Earlier this month, a Moscow court sentenced Navalny to two years and eight months in prison for violating terms of his probation while recuperating in Germany. The sentence stems from a 2014 embezzlement conviction that Navalny has rejected as fabricated and the European court has ruled to be unlawful.

In its Tuesday's ruling, the ECHR pointed to Rule 39 of its regulations, citing ``the nature and extent of risk to the applicant's life.''

The Russian Justice Ministry warned in a statement carried by the Tass news agency that the ECHR's demand referencing the rule would represent a ``crude interference into the judicial system'' of Russia and ``cross the red line.''

It emphasized that ``the ECHR can't substitute a national court or cancel its verdict.''

In the past, Moscow has abided by the ECHR's rulings awarding compensations to Russian citizens who have contested verdicts in Russian courts, but it never faced a demand by the European court to set a convict free.

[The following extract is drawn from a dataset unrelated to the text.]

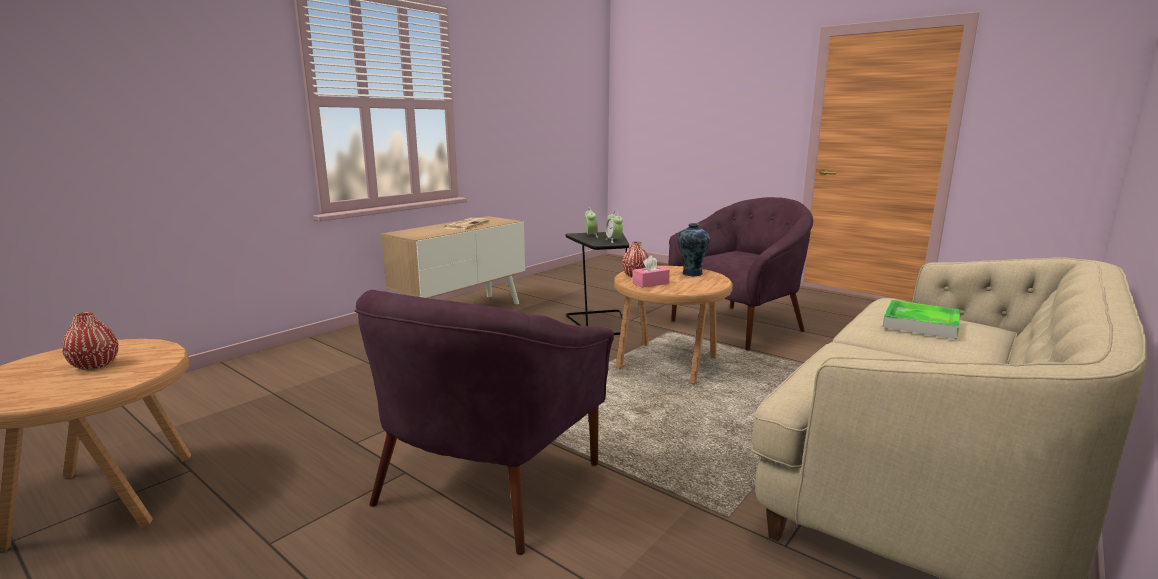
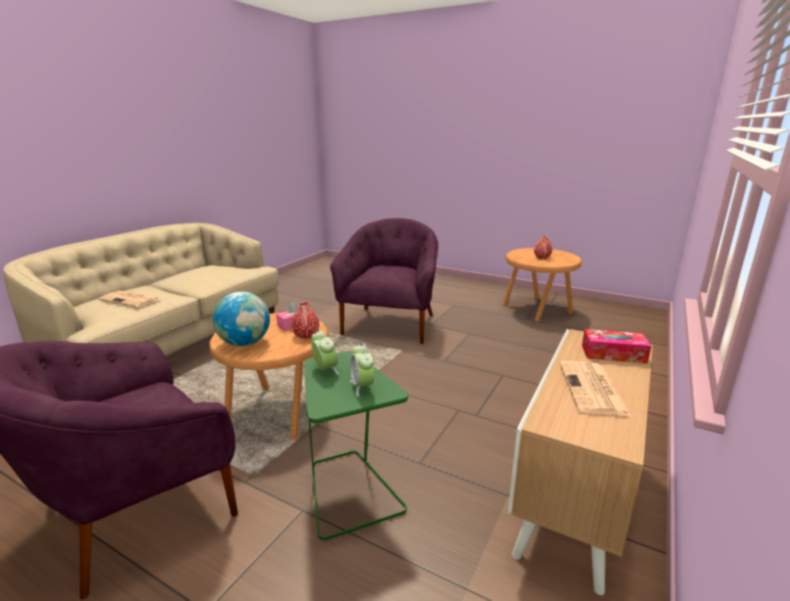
camera: 170 degrees right, 5 degrees up
black side table [565,232,629,335] -> green side table [304,351,409,540]
vase [677,223,710,276] -> globe [213,292,270,346]
tray [883,300,960,339] -> newspaper [99,291,159,308]
none -> tissue box [582,329,651,364]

In a reflection of its simmering irritation with the European court's verdicts, Russia last year adopted a constitutional amendment declaring the priority of national legislation over international law. Russian authorities might now use that provision to reject the EHCR's ruling.

Navalny's arrest and imprisonment fueled a wave of protests across Russia. Authorities responded with a sweeping crackdown, detaining about 11,000 people, many of whom were fined or given jail terms ranging from seven to 15 days.

Russia has rejected Western criticism of Navalny's arrest and the crackdown on demonstrations as meddling in its internal affairs.